Slavin was slightly drunk. Lying in the Jacuzzi, he’d finished the first bottle of vodka, and then, dripping wet, had padded downstairs to fetch a second bottle from the bar. That had been two hours ago, and that bottle was nearly empty. He was finally beginning to relax after the long air trip from Moscow to Paris with Tania, and from there across the Atlantic to Caracas, and finally the short hop up to Maracaibo.

Air travel was fast, relatively safe, and cheap these days, but no aluminum tube with wings, into which a couple hundred passengers were crammed like sardines for endless hours, could ever replace an oceangoing vessel in which a man had more room than even in his apartment ashore.

It was starting to get dark out on the lake. The waste gas flames, combined with the oil derricks and platform lights, and the lights on the ships, made a kaleidoscope of ever-changing colors and patterns that was comforting. Like watching waves coming ashore, or burning logs in a fireplace.

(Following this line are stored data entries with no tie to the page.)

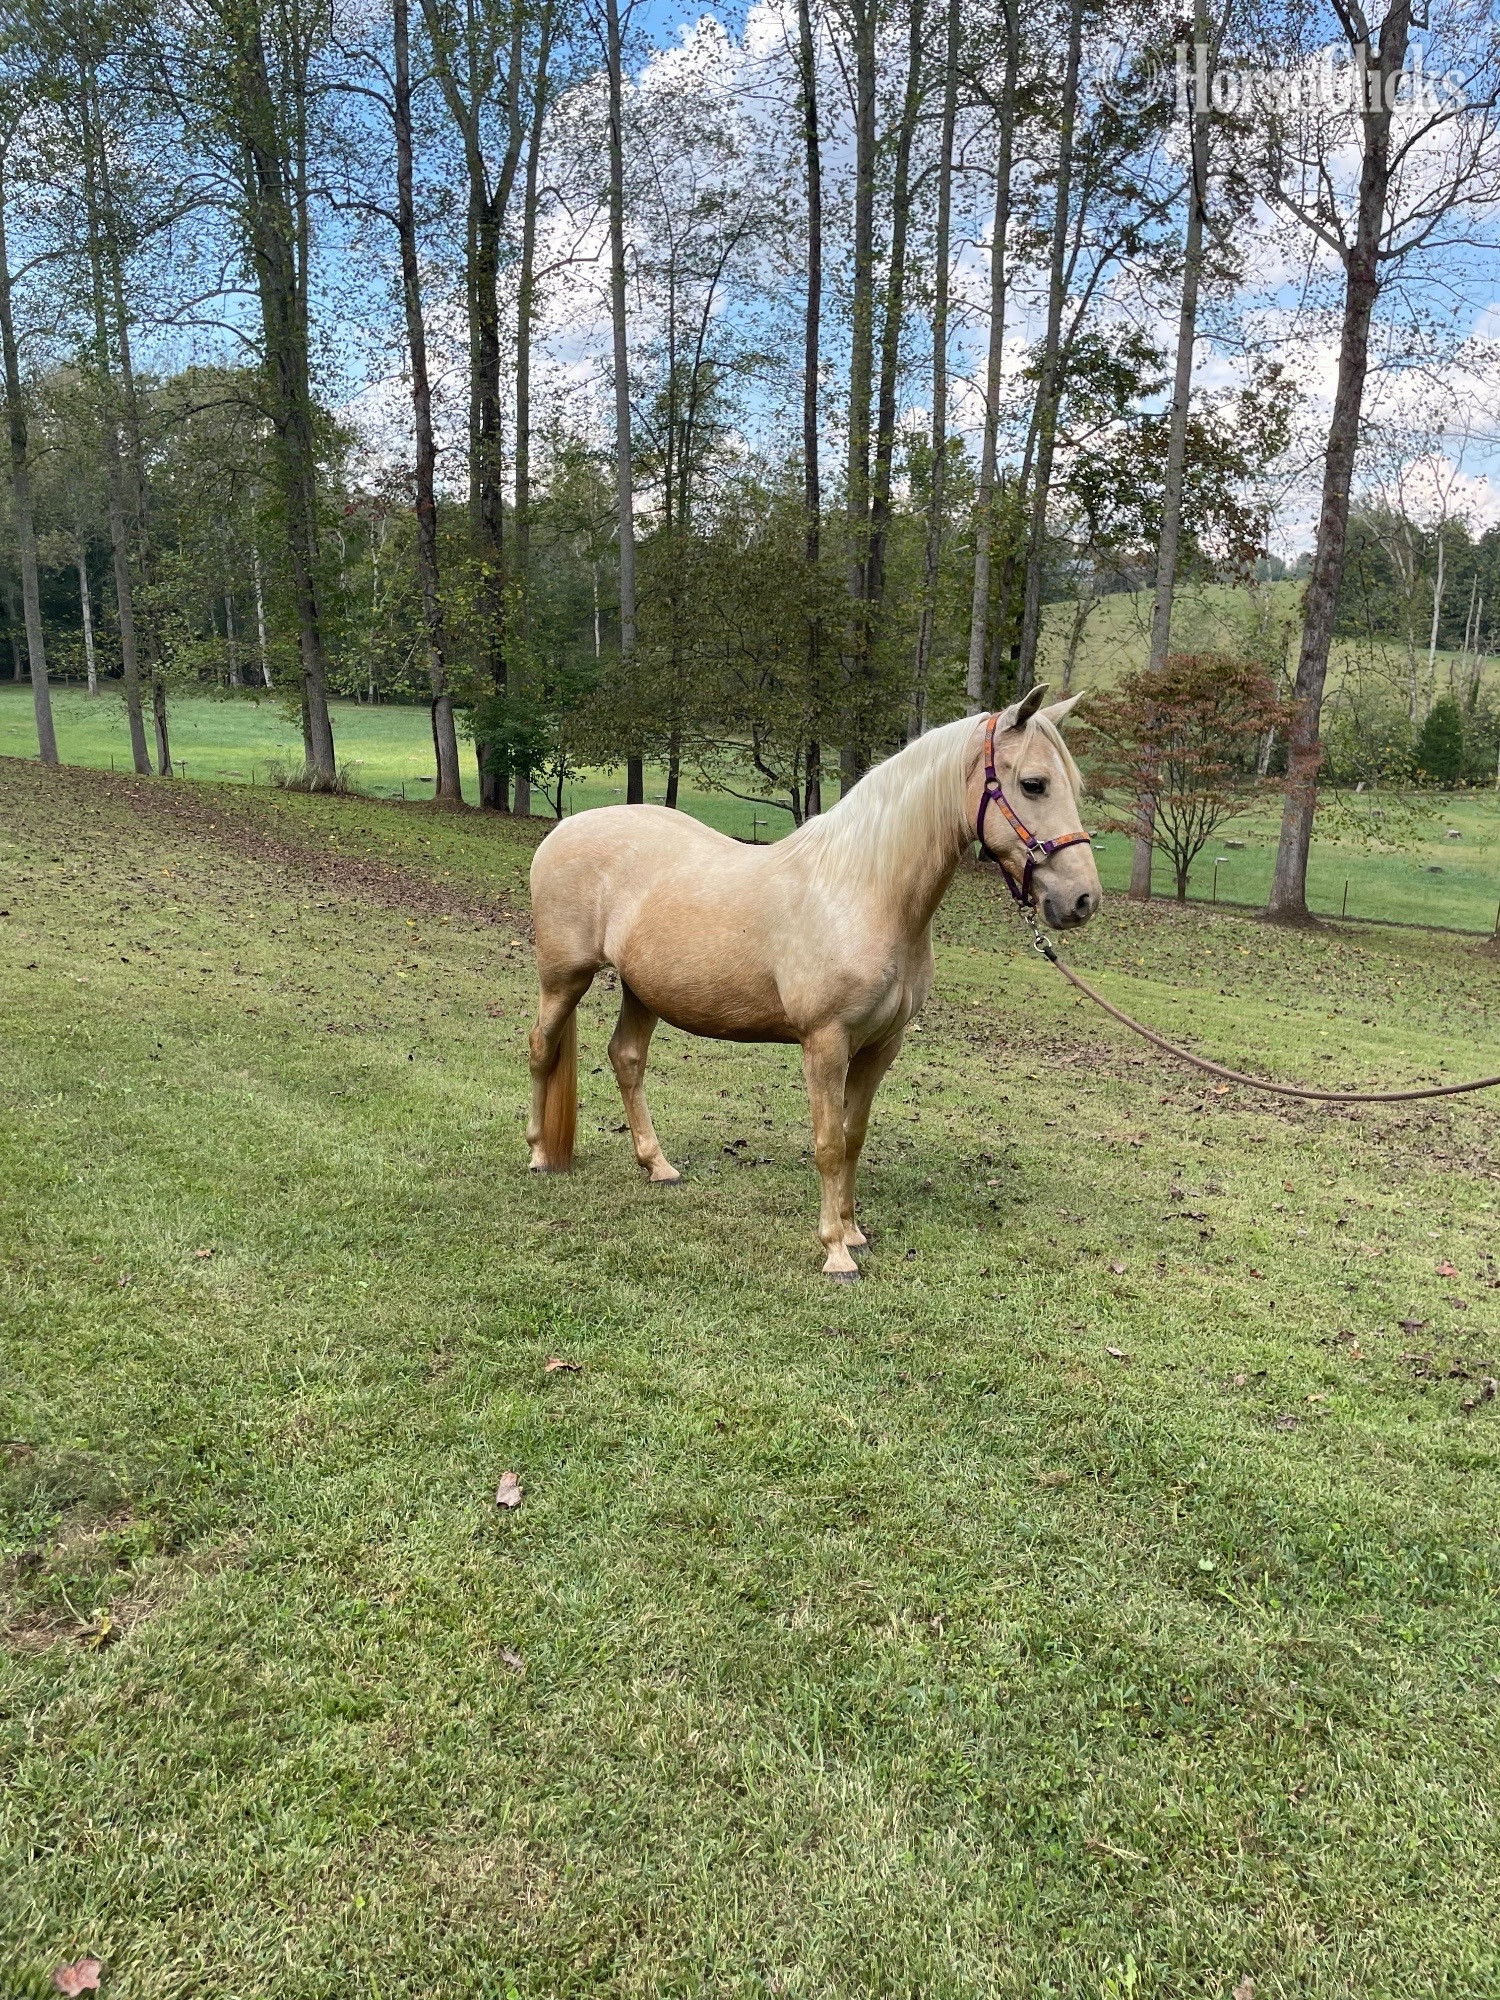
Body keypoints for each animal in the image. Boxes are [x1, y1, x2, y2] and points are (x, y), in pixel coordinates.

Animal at [526, 685, 1101, 1277]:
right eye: (1033, 783)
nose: (1082, 900)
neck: (861, 892)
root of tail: (563, 829)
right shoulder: (826, 1043)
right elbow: (827, 1143)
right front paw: (835, 1253)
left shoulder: (880, 1047)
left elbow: (852, 1137)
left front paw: (854, 1233)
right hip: (564, 977)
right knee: (542, 1047)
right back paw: (540, 1154)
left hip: (643, 990)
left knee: (626, 1059)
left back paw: (658, 1166)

Someone came into the bathroom. Slavin saw the reflection in the window glass and turned.

For a moment he thought it was the idiot clerk again. A man of moderate height, dressed in a dark jacket and open-necked shirt, stood in the doorway, longish blond hair around his ears, with a round face and dark glasses hiding his eyes. The intruder wore latex surgical gloves, and it began to dawn on Slavin that something was very wrong.

“Who are you—?”

The man brought a small-caliber silenced pistol from where he’d concealed it behind his back, raised it, and fired one shot. Something like a hammer struck Slavin in his head, and a billion stars burst inside his brain.